The least headache-inducing of this week's three family films is Disney's Enchanted, which seems, for the first 10 minutes, to be the sort of hand-drawn cartoon which the studio was making when Walt was still in charge. Its heroine is Giselle, who lives in a storybook forest, where she trills ballads about spring-cleaning her cottage, with the assistance of her four-legged woodland chums. She's to marry the prince of her dreams, too, until his wicked stepmother banishes her to "a place where there are no happily ever afters" New York City.
From then on, the film is live-action, and Giselle is a flesh-and-blood woman, played by Amy Adams. Her tendency to dance and sing whenever the mood takes her disconcerts everyone she meets, including single dad (Patrick Dempsey) who lets her sleep on his sofa. And although her soprano yodel can still summon wild animals to help with the housework, they're now rats, roaches and one-legged pigeons.
Adams, who was Oscar-nominated for her part in Junebug, is perfect in the fish-out-of-water role, getting laughs, and the audience's sympathies, simply by playing Giselle's twinkling naivety absolutely straight. She can sing, too. There's also rousing support from Susan Sarandon, as the witch, and from James Marsden, as the handsome, yet none-too-brainy prince who follows Giselle into the real world.
The joy of Enchanted is that it's a mischievous pastiche of Disney conventions, but it's also wholesome and, yes, enchanting. And it could be a sign that Disney is finally playing to its strengths. When it comes to hip, ironic 3D computer animation, Disney is never going to beat Pixar and Dreamworks, and they shouldn't bother to try. What children want from a Disney film is fairy tales, a few songs, and lush animation. Enchanted may be mostly live-action, but it still qualifies as Disney's best cartoon in years.
Speaking of hip, ironic, 3D computer animation, Bee Movie is co-written and co-produced by Jerry Seinfeld, who also voices its stripy hero, Barry B Benson. At first, Seinfeld's comic outlook fits surprisingly neatly into a world of cartoon insects, just as Woody Allen's did in Antz. In Bee Movie, bees work for the Honex corporation, a division of Honesco, and their lives are so short that they spend only three days at college. Then things start to go awry. It's weird enough when Barry starts dating a human florist, voiced by Renee Zellweger, but when he decides to sue the human race for using honey without the bees' permission it's like a brainstorming session in which no one had the courage to criticise the boss's bad ideas. The Seinfeldish gags keep buzzing along, but as the film flits from coming-of-age movie to romantic comedy to courtroom drama to disaster movie to heist movie and then back to disaster movie, it's so undisciplined that Bee Movie is a "C" at best.

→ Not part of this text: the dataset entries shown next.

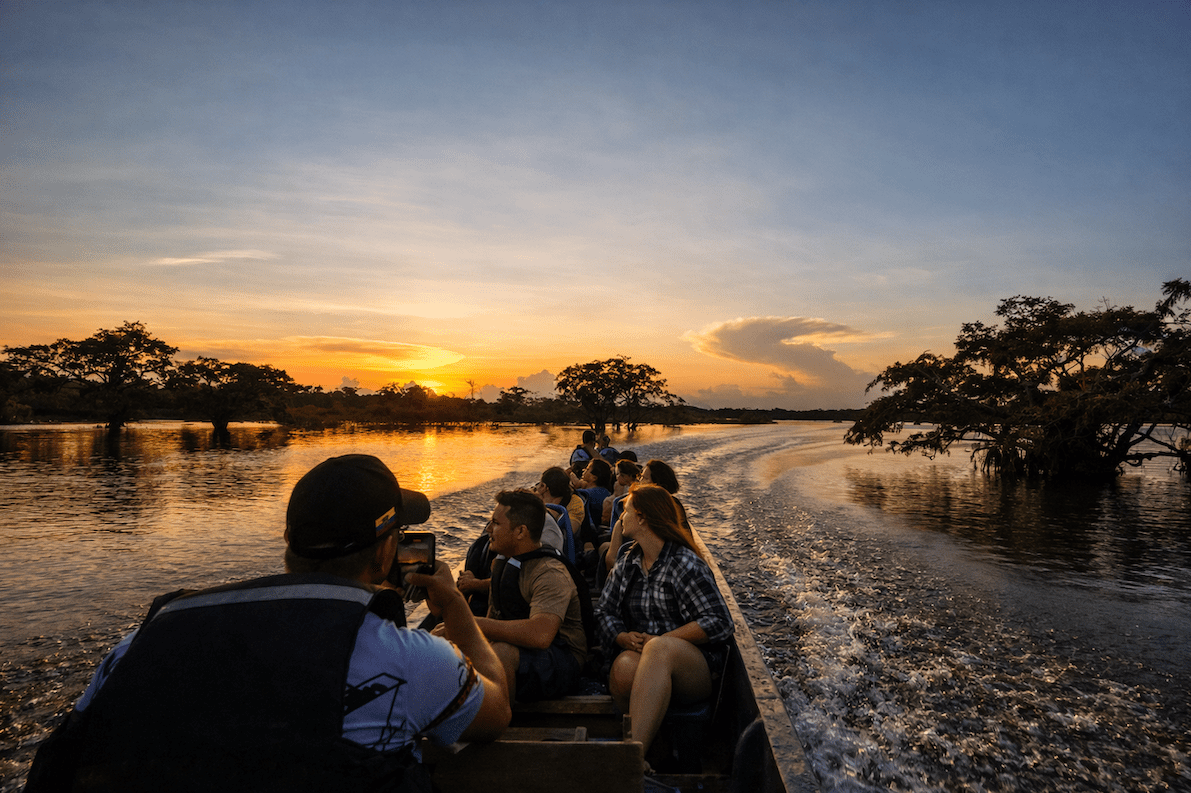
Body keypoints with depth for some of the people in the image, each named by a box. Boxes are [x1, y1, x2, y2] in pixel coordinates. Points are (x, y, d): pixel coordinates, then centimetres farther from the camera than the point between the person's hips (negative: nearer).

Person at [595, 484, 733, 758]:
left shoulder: (686, 564, -3)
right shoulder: (627, 564, 19)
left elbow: (720, 623, -9)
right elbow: (604, 611, 17)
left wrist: (658, 641, -15)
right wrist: (624, 638, -7)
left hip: (695, 667, -4)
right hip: (647, 663, 4)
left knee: (658, 649, -39)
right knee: (624, 667, -33)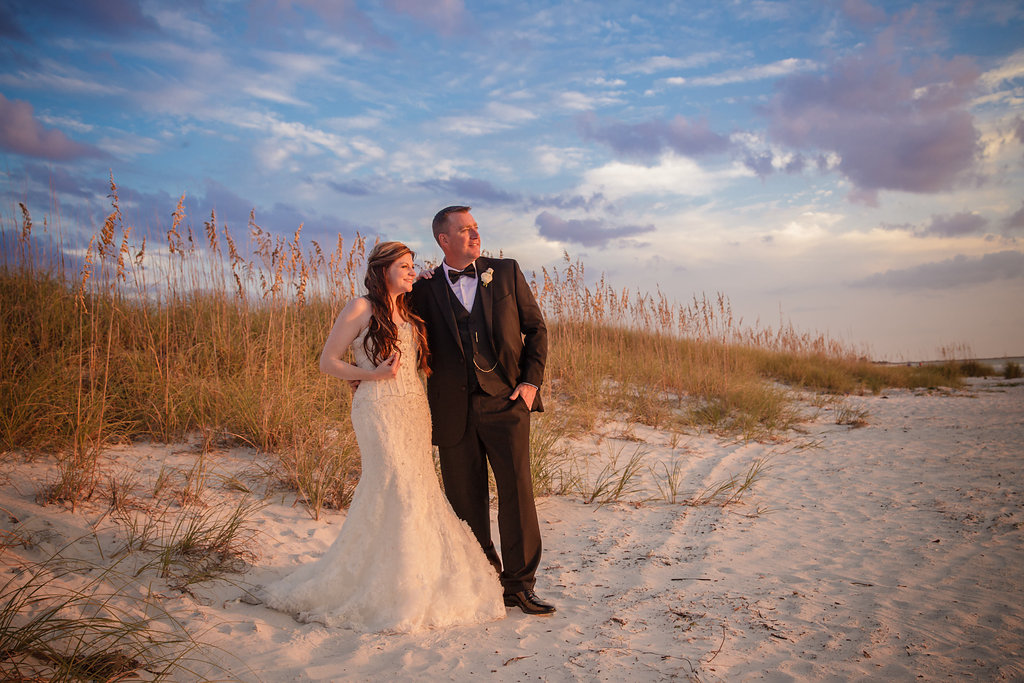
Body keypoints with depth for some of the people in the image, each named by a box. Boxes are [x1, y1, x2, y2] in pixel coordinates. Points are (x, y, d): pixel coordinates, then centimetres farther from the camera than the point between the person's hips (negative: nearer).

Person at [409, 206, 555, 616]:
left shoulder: (506, 272, 7)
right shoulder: (426, 289, 6)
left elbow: (535, 328, 10)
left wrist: (531, 381, 0)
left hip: (504, 401, 0)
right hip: (454, 409, 1)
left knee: (517, 493, -4)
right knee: (466, 500, 8)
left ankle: (519, 586, 8)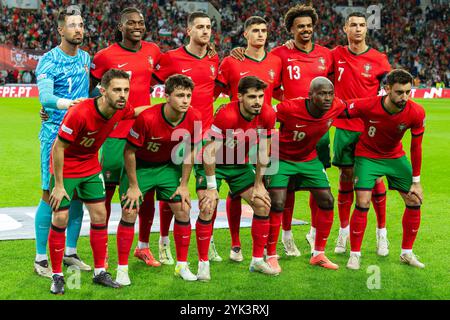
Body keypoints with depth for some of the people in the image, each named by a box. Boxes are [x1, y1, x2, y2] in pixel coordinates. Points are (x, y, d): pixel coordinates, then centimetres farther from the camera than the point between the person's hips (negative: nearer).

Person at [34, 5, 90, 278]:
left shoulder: (86, 58, 10)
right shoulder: (49, 61, -9)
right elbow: (45, 97, -23)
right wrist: (66, 104, -40)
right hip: (56, 135, -6)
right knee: (51, 195, -5)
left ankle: (70, 252, 22)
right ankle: (41, 258, 3)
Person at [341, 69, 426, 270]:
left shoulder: (416, 113, -21)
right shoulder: (367, 106, -30)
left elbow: (416, 147, -10)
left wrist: (416, 181, -6)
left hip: (396, 157, 3)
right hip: (367, 156, -3)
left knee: (414, 202, 1)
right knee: (362, 204, -14)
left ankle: (407, 253, 19)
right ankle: (355, 254, 3)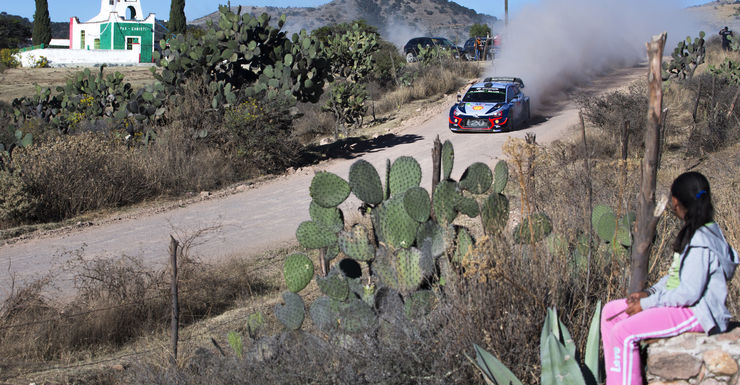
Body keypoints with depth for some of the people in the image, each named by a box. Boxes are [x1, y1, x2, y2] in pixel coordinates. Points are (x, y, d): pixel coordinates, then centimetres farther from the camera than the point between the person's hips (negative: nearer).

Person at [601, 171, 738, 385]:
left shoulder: (701, 241, -22)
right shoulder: (693, 232, 9)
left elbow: (689, 293, -25)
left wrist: (647, 303, -17)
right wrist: (650, 292, 3)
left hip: (695, 312, -11)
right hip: (680, 302, 11)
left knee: (623, 333, -24)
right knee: (610, 311, 7)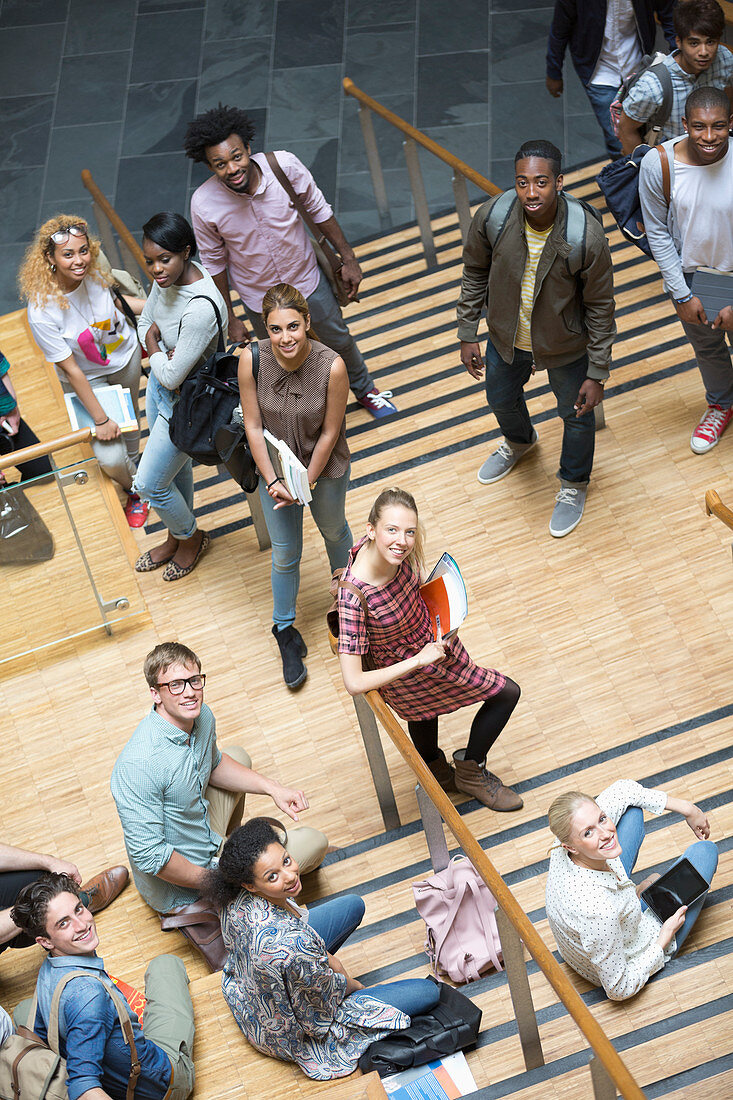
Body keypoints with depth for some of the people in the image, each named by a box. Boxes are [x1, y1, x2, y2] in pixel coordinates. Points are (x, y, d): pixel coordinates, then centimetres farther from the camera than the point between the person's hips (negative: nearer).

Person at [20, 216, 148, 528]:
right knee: (110, 458, -9)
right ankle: (135, 489, 27)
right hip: (88, 379, -4)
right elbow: (71, 370, -27)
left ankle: (133, 460, 63)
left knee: (130, 417, 29)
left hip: (125, 356, 5)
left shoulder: (94, 274, -22)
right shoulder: (41, 312, -36)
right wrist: (100, 419, -21)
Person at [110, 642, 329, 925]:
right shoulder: (139, 765, -36)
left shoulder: (201, 717, -10)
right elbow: (148, 856, -32)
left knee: (238, 755, 27)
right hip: (180, 893, -8)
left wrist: (272, 788, 1)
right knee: (313, 842, -2)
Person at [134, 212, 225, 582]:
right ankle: (176, 537, 50)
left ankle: (191, 537, 36)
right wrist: (163, 352, -16)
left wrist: (154, 347, -11)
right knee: (176, 468, 27)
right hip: (160, 385, 8)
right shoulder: (168, 278, -11)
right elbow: (145, 323, 5)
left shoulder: (201, 308, -37)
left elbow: (172, 377, -30)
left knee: (150, 483, 7)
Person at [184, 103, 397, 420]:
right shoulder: (203, 204, -28)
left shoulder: (284, 165, -27)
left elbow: (318, 210, -9)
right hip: (261, 302, -1)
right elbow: (215, 262, -11)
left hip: (308, 283, 1)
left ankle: (364, 389, 56)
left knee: (339, 340, 25)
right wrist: (230, 318, -3)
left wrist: (348, 259, -1)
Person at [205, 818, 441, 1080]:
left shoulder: (237, 899, -23)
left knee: (353, 905, 19)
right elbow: (324, 999, -24)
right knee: (429, 992, -3)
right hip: (291, 1035, -7)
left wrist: (324, 956, 2)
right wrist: (351, 983, -3)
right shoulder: (292, 945, -45)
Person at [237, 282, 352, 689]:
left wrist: (307, 483, -13)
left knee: (333, 530, 26)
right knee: (285, 554, 13)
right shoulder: (252, 359, -24)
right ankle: (286, 631, 36)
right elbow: (253, 426, -14)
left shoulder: (332, 366, -29)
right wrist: (273, 481, -15)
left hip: (326, 469, -1)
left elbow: (330, 432, -18)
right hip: (276, 468, 1)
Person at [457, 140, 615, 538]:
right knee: (501, 399, 30)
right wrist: (468, 334, -1)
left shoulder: (587, 237, -32)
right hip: (507, 338, 3)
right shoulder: (490, 218, -24)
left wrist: (597, 374, -15)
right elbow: (475, 275, -5)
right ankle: (519, 441, 67)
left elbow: (600, 308, -19)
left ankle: (574, 483, 52)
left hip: (566, 348, -3)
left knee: (576, 416, 20)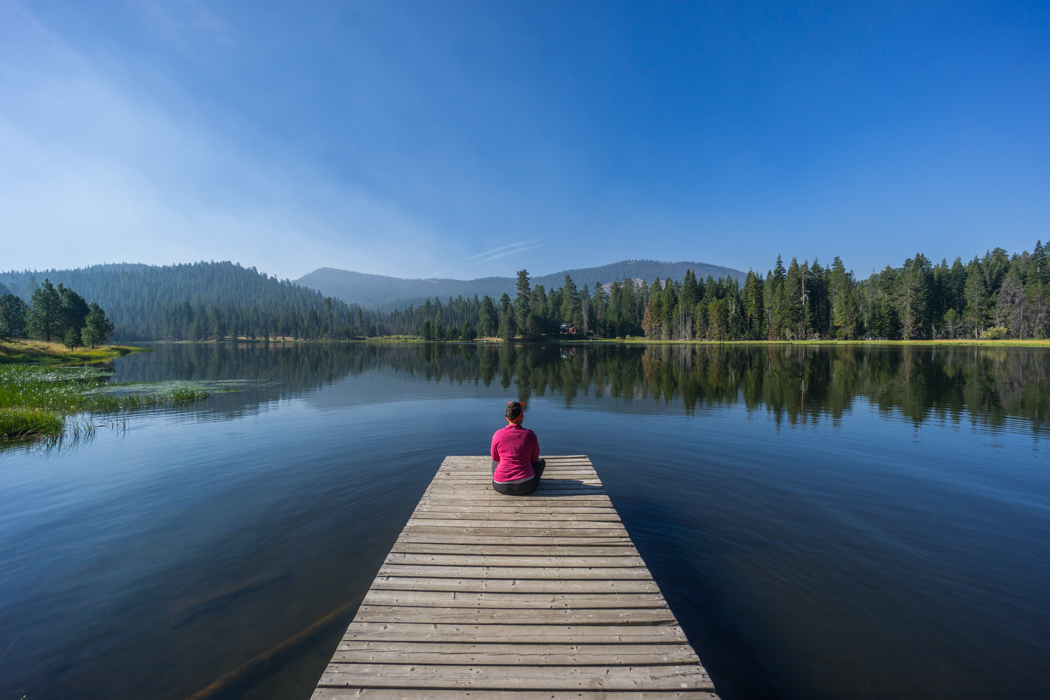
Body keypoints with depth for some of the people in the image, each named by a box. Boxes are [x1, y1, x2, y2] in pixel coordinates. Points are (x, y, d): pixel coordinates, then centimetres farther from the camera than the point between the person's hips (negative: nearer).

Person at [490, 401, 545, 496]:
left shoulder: (498, 434, -5)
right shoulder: (530, 434, -7)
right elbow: (535, 459, 8)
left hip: (501, 487, 2)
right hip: (525, 487, -1)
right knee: (541, 461, 29)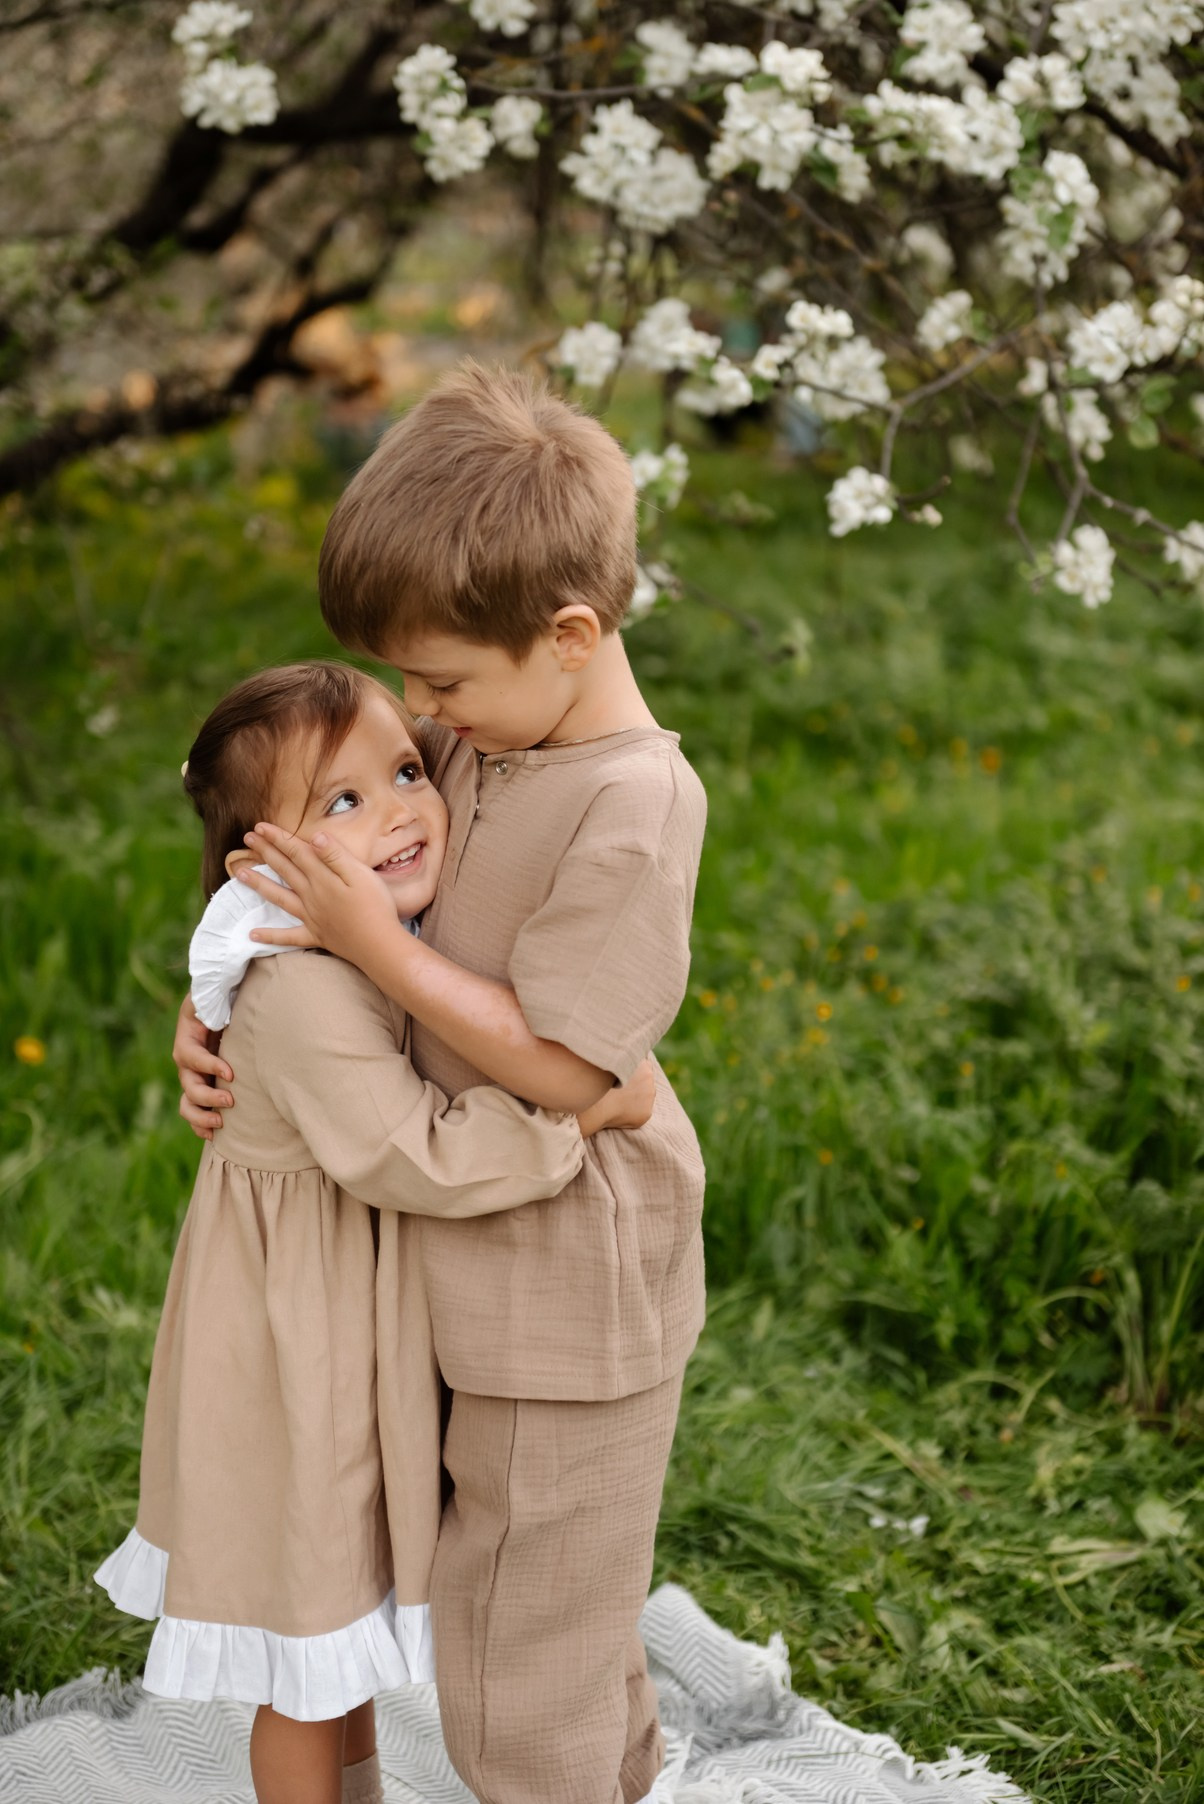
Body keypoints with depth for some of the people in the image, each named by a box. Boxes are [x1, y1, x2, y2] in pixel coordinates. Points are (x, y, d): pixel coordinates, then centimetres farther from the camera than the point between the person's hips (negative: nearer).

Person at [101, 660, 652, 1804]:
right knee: (312, 1616, 9)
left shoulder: (393, 934, -2)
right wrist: (582, 1111, -28)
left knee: (356, 1581, 28)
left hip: (362, 1319, 10)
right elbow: (416, 1156, -32)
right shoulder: (300, 994, -31)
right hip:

It could be worse, though. Mr Magorium's Wonder Emporium is set in a magical toyshop owned by a 243-year-old wizard, played as a lisping simpleton by Dustin Hoffman. He's planning to hand over the store to his assistant, Natalie Portman. And that's all there is to it. There's forced whimsy by the bucketful, some shoplifting from Dr Seuss and Roald Dahl's own wonder emporia, and innumerable lectures about believing in yourself.
However, beneath all the quirkiness and the preachiness there's almost no story left on the shelves. Mr Magorium's Wonder Emporium is the setting for a film. Now someone just has to come up with the film.